Je prends une marche hebdomadaire avec mon ami Jacques. Il fait froid, ça sent déjà la neige. Je suis certain qu’on va parler des résultats des élections, mais non! Il n’en revient pas. Dans un mois, ou presque, c’est Noël. J’essaie de lui remonter le moral. Rien à faire. Il est aussi bucké qu’un virus dans un ordinateur. Il déteste les fêtes, mais pas à peu près. J’ai beau lui vendre les beautés et l’importance de la tradition, la chaleur de la messe de minuit (c’est pas winner ça!), la dinde et le punch aux fruits, les réunions de famille…. Yeurk, et re-yeurk!

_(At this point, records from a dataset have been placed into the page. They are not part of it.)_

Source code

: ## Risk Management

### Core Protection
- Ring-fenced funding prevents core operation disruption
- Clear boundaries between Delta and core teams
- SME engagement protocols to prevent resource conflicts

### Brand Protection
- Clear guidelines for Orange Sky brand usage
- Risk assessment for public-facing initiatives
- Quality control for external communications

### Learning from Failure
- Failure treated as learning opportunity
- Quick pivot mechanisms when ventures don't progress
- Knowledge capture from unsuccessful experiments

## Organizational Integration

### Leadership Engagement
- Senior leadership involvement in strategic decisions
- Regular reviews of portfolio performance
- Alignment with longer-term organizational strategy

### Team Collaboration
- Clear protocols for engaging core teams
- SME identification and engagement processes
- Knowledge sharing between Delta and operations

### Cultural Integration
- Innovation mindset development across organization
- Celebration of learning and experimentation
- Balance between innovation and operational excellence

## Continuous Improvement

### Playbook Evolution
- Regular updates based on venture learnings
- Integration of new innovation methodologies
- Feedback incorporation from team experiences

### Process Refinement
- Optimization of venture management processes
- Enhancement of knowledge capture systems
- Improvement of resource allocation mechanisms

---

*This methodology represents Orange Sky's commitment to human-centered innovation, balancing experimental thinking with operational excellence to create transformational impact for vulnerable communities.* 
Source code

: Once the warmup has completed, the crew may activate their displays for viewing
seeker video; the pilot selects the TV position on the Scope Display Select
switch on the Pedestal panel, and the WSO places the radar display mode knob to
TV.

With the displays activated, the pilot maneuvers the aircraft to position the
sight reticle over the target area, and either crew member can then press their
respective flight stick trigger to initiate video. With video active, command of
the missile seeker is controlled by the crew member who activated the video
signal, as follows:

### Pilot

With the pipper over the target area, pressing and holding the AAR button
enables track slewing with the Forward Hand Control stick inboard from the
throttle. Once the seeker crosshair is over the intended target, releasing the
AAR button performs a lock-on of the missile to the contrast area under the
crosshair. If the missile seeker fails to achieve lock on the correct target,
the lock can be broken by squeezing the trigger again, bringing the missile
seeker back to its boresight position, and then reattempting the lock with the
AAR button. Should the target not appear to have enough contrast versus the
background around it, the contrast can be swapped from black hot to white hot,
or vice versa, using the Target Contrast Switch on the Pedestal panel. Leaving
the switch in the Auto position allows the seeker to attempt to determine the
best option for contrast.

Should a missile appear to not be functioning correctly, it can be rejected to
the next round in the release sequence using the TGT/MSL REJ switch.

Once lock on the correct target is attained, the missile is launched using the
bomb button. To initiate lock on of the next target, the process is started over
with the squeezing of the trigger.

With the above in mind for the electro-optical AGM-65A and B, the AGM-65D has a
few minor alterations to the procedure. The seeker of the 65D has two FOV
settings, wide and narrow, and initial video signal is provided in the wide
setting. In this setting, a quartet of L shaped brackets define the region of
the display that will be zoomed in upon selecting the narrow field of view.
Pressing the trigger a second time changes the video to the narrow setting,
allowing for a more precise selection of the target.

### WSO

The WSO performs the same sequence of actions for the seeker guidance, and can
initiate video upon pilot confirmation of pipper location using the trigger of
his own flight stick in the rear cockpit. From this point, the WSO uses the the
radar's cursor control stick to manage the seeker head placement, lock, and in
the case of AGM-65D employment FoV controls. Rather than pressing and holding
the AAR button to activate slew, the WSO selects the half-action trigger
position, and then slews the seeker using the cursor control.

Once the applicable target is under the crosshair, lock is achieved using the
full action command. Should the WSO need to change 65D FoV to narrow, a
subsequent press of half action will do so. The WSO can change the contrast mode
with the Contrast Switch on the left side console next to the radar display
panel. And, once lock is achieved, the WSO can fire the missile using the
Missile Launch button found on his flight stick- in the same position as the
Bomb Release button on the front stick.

Mon ami ne supporte tout simplement pas qu’on le force, pendant quinze jours à être gentil, aimable et plus généreux que nature. C’est un gars simple Coco, un bon vivant, quelqu’un qui a de nombreuses qualités dont la franchise. On ne parle pas de la « charte » ça peut déborder.
Premièrement Jacques ne fréquente pas beaucoup ses proches, sauf une sœur qui persiste à faire revivre annuellement (dans le temps des fêtes), ce qui, visiblement n’existe pas: l’esprit de famille. Cette année, c’est elle qui reçoit. Ils seront une trentaine autour de la dinde, à faire semblant d’être si heureux d’être réunis. Il faudra aussi qu’il fasse semblant d’être amusé en voyant son beau-frère Yves, déguisé en père Noël, le pompon sur le nez, saoul comme une botte. Une soirée qui n’en finira plus et qui lui laissera encore ce goût amer de déjà-vu. Dans cette belle famille, on évite depuis toujours de parler de politique, de religion, d’argent et de sexe. Il reste le sport, les enfants et Occupation Double. À l’intérieur de cette ruche, il se sentira, comme un pois vert dans une boîte de blé d’inde DelMonte. Pas rap…
Au bureau, c’est pareil. Le party annuel se termine souvent par une bonne chicane, une aventure ou une beuverie sans nom. Cette année, Coco ne sera pas de la fête. Il cherche un prétexte depuis trois semaines. Rien ne lui vient à l’esprit, sauf la vérité. Il s’emmerde à chaque fois qu’il y participe. Même la réceptionniste qui fait son stand-up comique tous les ans ne parvient pas à le divertir, une aspirine dans un verre d’eau.
C’est pas compliqué, Jacques déteste tout ce qui touche de près ou de loin à cette mascarade annuelle (c’est son opinion, vous dis-je). Les petites lumières blanches qui scintillent dans la nuit, les tounes à la radio, les bonhommes de neige gonflés sur le balcon, les sapins de plastique et les guirlandes multicolores qui lui rappellent son enfance. Tout, il hait tout de Noël. Un beau cas de psy. Avouons que c’est son droit, mais disons qu’il n’est pas né dans le bon pays. Je n’ose pas trop lui dire que j’apprécie cette période de l’année, c’est mon petit côté «mononcle». Enfin, j’y trouve mon compte et j’aime bien célébrer avec mon entourage (même avec lui), offrir des petits cadeaux et gâter d’avantage ceux et celles que j’aime.
Au retour de notre marche dominicale, il sort de sa poche, comme on sort une lettre d’amour, une liste de suggestions de cadeaux que sa blonde Diane a laissée traîner dans le salon. C’est vous dire comment Jacques a horreur du magasinage! Je le sens au bord de la crise de nerfs, dans un état dépressif inquiétant. Je veux lui venir en aide. Après tout c’est un chum. Pis, on le sait depuis la commission Charbonneau: un chum, c’est un chum! Je lui propose de faire quelques achats pour lui. Il accepte. Me voilà au Carrefour à shopper un cadeau pour sa blonde, sa mère, sa sœur (celle du souper de famille) et l’échange de cadeaux de son bureau…Moi qui me vantais d’avoir terminé mon Christmas shopping! J’ai comme soudain une envie de me réveiller le 4 janvier 2014.
Et vous, allez-vous finir par passer à travers votre dinde?